[Opening Provided data section]
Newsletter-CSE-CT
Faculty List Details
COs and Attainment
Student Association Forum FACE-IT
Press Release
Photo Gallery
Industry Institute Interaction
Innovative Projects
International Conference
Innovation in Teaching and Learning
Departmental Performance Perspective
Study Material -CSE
[Closing Provided data section]
# [Goal of the exercise]
Rewrite the entries with "Photo Gallery" swapped for "Image Gallery" and everything else left as it is.

# [Worked solution]
Newsletter-CSE-CT
Faculty List Details
COs and Attainment
Student Association Forum FACE-IT
Press Release
Image Gallery
Industry Institute Interaction
Innovative Projects
International Conference
Innovation in Teaching and Learning
Departmental Performance Perspective
Study Material -CSE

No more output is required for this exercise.